Task prompt:
Using the records that appear below, write out exactly the lines from the one with "126 303 2042" through the one with "549 330 9131", keeping both end lines.
::: Listed records :::
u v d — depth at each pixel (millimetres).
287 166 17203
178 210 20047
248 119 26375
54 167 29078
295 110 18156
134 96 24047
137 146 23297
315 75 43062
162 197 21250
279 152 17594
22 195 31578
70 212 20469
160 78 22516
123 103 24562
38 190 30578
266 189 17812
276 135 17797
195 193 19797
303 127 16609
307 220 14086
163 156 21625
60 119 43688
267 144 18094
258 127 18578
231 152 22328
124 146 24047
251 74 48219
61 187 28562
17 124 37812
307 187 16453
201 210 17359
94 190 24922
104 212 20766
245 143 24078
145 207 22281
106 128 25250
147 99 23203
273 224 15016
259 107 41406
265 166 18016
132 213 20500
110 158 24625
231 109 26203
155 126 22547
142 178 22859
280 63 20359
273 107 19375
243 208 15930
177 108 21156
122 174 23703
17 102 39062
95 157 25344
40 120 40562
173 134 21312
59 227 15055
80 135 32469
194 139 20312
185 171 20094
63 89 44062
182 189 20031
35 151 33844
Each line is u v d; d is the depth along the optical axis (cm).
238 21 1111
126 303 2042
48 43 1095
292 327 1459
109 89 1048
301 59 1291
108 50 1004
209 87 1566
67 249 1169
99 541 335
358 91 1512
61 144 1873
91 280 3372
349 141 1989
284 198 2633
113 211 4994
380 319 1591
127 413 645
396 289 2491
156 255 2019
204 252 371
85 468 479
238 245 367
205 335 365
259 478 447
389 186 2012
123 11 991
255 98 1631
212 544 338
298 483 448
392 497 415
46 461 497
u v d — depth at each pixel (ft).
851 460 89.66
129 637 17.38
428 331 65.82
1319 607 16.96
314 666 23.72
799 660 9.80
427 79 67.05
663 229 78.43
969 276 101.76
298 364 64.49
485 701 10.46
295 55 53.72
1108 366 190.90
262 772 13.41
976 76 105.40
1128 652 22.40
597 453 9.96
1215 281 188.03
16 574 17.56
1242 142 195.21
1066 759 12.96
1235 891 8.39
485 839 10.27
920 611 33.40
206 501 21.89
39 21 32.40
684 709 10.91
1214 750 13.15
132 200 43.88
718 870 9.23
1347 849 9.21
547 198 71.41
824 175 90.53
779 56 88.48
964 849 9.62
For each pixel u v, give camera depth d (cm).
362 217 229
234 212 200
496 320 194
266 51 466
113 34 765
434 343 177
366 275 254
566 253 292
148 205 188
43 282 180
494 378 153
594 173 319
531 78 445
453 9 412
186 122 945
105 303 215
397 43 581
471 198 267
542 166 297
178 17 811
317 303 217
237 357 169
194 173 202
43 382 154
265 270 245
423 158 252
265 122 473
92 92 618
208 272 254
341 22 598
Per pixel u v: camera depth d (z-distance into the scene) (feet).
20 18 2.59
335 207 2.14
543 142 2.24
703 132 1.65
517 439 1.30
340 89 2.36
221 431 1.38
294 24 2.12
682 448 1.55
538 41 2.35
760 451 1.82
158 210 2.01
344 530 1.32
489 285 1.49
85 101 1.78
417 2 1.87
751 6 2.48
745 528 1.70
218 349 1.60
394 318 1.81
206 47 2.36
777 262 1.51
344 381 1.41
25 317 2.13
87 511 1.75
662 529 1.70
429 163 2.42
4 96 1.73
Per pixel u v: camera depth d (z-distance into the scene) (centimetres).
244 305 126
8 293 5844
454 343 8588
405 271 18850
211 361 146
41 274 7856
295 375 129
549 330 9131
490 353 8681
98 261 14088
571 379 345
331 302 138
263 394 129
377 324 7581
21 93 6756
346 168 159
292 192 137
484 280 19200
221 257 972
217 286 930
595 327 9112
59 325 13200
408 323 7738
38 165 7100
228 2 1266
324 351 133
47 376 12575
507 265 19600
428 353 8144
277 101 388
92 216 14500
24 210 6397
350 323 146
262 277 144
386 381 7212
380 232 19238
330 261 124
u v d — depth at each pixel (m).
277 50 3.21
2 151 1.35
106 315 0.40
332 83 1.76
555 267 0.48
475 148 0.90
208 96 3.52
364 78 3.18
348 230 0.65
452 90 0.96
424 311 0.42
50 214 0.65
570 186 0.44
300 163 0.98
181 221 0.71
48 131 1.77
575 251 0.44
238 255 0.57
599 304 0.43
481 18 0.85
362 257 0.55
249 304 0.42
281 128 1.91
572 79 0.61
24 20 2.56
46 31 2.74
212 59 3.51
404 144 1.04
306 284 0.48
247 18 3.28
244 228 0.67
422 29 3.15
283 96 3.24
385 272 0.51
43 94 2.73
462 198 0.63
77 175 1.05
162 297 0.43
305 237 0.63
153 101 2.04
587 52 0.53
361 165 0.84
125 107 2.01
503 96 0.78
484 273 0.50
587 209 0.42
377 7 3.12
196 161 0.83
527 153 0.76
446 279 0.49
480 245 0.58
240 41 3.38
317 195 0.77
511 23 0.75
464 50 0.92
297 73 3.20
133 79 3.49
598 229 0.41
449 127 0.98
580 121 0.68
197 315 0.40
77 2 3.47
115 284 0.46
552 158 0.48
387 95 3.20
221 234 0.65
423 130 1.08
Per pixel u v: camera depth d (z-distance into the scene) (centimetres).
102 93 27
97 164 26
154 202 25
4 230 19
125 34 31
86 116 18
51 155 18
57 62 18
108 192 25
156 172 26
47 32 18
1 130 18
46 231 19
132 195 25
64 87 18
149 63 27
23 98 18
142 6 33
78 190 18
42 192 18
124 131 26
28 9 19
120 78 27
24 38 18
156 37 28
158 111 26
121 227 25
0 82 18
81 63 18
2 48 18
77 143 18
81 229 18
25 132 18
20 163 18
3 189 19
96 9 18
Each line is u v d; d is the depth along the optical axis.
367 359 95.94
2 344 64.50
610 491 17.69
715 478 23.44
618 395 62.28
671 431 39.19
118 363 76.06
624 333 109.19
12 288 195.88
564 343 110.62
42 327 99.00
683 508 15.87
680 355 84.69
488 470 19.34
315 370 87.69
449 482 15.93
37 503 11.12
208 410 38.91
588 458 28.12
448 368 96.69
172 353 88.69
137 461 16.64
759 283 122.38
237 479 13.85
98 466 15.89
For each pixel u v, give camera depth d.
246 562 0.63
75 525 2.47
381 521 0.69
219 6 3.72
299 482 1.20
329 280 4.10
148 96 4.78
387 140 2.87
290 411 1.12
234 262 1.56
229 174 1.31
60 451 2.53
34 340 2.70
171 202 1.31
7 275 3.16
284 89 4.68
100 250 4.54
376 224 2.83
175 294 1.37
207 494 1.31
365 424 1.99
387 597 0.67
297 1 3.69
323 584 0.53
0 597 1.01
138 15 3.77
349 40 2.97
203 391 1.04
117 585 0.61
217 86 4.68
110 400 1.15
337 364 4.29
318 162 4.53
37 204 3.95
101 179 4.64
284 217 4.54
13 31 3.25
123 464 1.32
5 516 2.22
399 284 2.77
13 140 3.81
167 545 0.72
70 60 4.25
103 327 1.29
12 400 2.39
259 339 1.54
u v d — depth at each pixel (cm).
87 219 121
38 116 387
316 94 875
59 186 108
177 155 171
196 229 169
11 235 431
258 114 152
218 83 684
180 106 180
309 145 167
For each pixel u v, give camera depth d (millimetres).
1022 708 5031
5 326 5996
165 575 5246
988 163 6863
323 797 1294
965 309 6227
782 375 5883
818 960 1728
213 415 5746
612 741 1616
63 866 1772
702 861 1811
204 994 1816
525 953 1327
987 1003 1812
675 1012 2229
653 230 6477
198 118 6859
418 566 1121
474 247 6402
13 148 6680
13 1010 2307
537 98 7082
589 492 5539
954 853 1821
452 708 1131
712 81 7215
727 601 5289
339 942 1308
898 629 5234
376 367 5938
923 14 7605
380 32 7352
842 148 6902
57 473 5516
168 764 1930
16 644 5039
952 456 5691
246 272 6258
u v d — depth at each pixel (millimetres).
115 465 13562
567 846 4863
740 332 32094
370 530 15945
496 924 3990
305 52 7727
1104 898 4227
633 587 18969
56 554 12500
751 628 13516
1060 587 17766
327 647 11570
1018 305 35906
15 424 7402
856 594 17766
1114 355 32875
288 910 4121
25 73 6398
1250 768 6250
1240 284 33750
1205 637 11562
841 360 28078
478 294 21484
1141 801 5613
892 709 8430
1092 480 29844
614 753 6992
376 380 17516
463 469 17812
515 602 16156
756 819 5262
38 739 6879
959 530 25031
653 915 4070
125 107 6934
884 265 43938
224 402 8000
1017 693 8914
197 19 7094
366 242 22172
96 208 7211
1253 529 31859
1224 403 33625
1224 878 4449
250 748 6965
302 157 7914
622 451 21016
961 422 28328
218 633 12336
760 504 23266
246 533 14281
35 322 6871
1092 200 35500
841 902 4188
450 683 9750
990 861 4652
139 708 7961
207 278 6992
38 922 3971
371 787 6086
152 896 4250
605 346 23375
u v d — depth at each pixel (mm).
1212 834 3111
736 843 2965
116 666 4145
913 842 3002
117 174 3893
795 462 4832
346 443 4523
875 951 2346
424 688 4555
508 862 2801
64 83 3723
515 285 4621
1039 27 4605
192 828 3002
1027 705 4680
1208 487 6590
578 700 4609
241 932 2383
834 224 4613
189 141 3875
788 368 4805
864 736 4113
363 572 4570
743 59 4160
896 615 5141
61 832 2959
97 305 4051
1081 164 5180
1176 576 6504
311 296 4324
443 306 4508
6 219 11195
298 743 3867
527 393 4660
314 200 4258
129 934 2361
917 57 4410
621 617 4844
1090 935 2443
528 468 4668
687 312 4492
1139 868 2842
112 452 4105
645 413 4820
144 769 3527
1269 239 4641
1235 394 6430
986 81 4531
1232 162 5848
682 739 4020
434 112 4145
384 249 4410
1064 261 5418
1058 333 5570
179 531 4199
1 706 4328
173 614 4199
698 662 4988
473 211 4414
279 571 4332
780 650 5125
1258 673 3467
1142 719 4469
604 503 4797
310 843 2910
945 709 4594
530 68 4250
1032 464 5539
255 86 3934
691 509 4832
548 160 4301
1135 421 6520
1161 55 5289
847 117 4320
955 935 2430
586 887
:::
Task response:
126 303 2042
48 43 1095
292 327 1459
109 89 1048
301 59 1291
108 50 1004
209 87 1566
67 249 1169
99 541 335
358 91 1512
61 144 1873
91 280 3372
349 141 1989
284 198 2633
113 211 4994
380 319 1591
127 413 645
396 289 2491
156 255 2019
204 252 371
85 468 479
238 245 367
205 335 365
259 478 447
389 186 2012
123 11 991
255 98 1631
212 544 338
298 483 448
392 497 415
46 461 497
u v d — depth at each pixel (ft).
851 460 89.66
129 637 17.38
428 331 65.82
1319 607 16.96
314 666 23.72
799 660 9.80
427 79 67.05
663 229 78.43
969 276 101.76
298 364 64.49
485 701 10.46
295 55 53.72
1108 366 190.90
262 772 13.41
976 76 105.40
1128 652 22.40
597 453 9.96
1215 281 188.03
16 574 17.56
1242 142 195.21
1066 759 12.96
1235 891 8.39
485 839 10.27
920 611 33.40
206 501 21.89
39 21 32.40
684 709 10.91
1214 750 13.15
132 200 43.88
718 870 9.23
1347 849 9.21
547 198 71.41
824 175 90.53
779 56 88.48
964 849 9.62
For each pixel u v, give camera depth d (cm).
362 217 229
234 212 200
496 320 194
266 51 466
113 34 765
434 343 177
366 275 254
566 253 292
148 205 188
43 282 180
494 378 153
594 173 319
531 78 445
453 9 412
186 122 945
105 303 215
397 43 581
471 198 267
542 166 297
178 17 811
317 303 217
237 357 169
194 173 202
43 382 154
265 270 245
423 158 252
265 122 473
92 92 618
208 272 254
341 22 598
Per pixel u v: camera depth d (z-distance into the scene) (feet).
20 18 2.59
335 207 2.14
543 142 2.24
703 132 1.65
517 439 1.30
340 89 2.36
221 431 1.38
294 24 2.12
682 448 1.55
538 41 2.35
760 451 1.82
158 210 2.01
344 530 1.32
489 285 1.49
85 101 1.78
417 2 1.87
751 6 2.48
745 528 1.70
218 349 1.60
394 318 1.81
206 47 2.36
777 262 1.51
344 381 1.41
25 317 2.13
87 511 1.75
662 529 1.70
429 163 2.42
4 96 1.73
Per pixel u v: camera depth d (z-distance into the scene) (centimetres).
244 305 126
8 293 5844
454 343 8588
405 271 18850
211 361 146
41 274 7856
295 375 129
549 330 9131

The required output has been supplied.